> **PAGE TEXT**
begin
Sunday, February 1, 2015

Trouble in the Caribbean

Posted: February 1st, 2015
Author: Tess Robinson

The Problem
With 64% of the population of the Caribbean comprising of people below 30 years of age, Caribbean society can be described as youthful and vigorous (UNDP 2012). Given the predominance of young people in Caribbean society, it stands to reason that our collective priority should be to create an enabling environment for young people, by passing policies and laws which enhance their performance and contribution to Caribbean society. Sadly, quite the opposite is true, and young people in the Caribbean remain largely powerless and voiceless.
Studies in Jamaica, Belize, Trinidad and Tobago, Barbados and Haiti (the list goes on) tell a story of truancy, poor academic achievement, crime and violence amongst our youth. The Caribbean is now faced with a growing number of young people defined as unattached. Unattached youth refers to young people who are either jobless, or who are not within the education system or other training programme. In other words, they exist outside of society. Aged between 14 and 25, these young people are unable to adequately read and write, are unskilled, and consequently are unemployable. The existence of entire communities of unattached youth right across the Caribbean is the product of decades of neglect and indifference. They are the generation which Caribbean society has both forgotten and failed. The ugliness of neglect blights the landscape; a landscape populated by urban ghettoes, gangs, drugs and guns. The terrible plight in which so many of our youth find themselves is evidence that either our priorities lie elsewhere, or that the measures and solutions aimed at engaging with and solving youth problems are not working.
end
Saved entries
begin
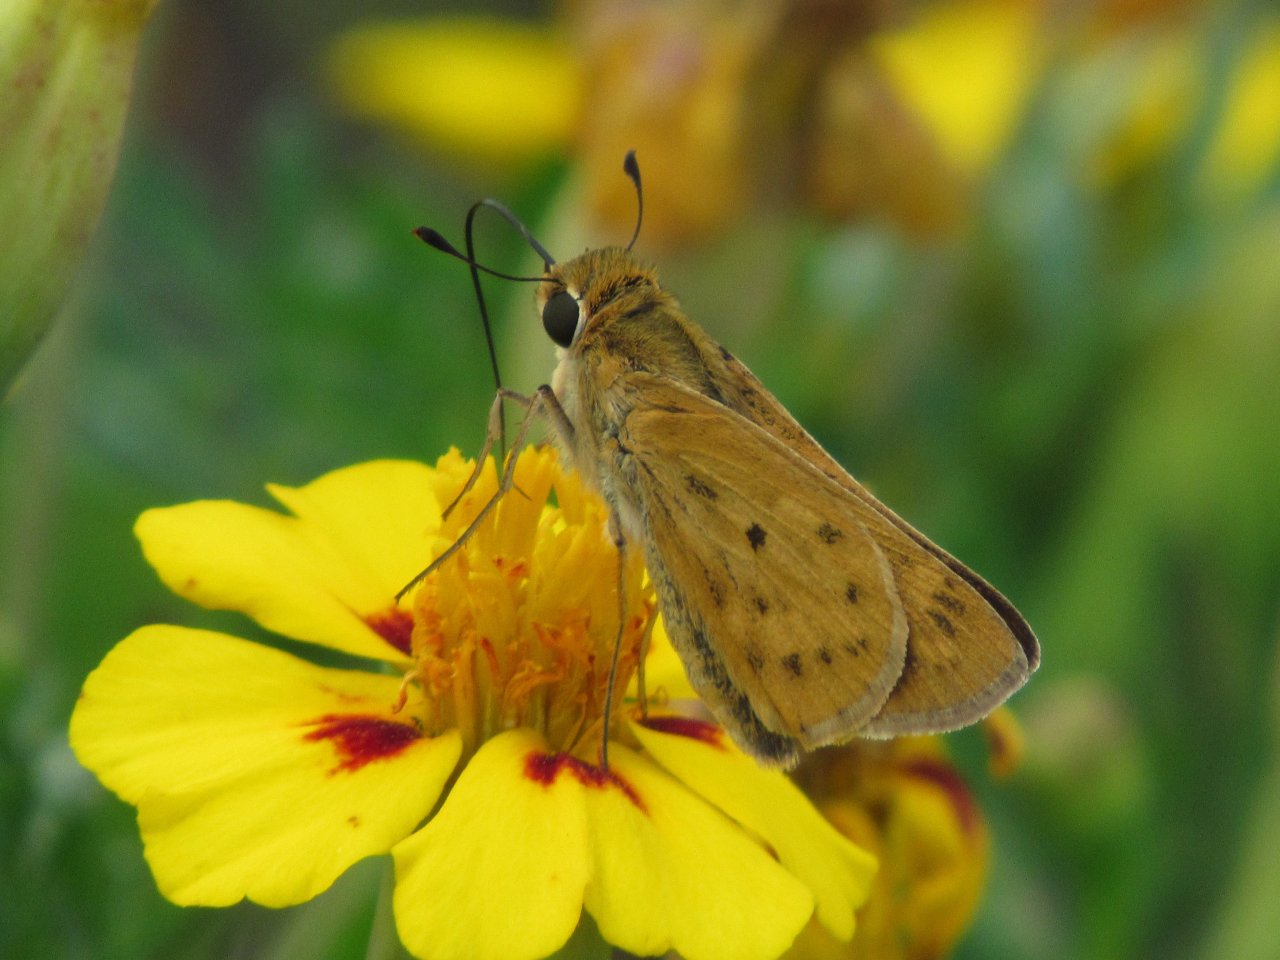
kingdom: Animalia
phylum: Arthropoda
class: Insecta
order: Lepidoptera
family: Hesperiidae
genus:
end
> **SET EXERCISE 1**
Reproduce the post on Caribbean youth from "Posted: February 1st, 2015" up to and including "powerless and voiceless.".
> **SET EXERCISE 2**
Answer these questions using the post on Caribbean youth:
(a) What share of the Caribbean population is below 30 years of age?
(b) What age range does the post give for unattached youth?
(c) Who is named as the author?

> **OUTPUT 1**
Posted: February 1st, 2015
Author: Tess Robinson

The Problem
With 64% of the population of the Caribbean comprising of people below 30 years of age, Caribbean society can be described as youthful and vigorous (UNDP 2012). Given the predominance of young people in Caribbean society, it stands to reason that our collective priority should be to create an enabling environment for young people, by passing policies and laws which enhance their performance and contribution to Caribbean society. Sadly, quite the opposite is true, and young people in the Caribbean remain largely powerless and voiceless.

> **OUTPUT 2**
(a) 64%
(b) Between 14 and 25
(c) Tess Robinson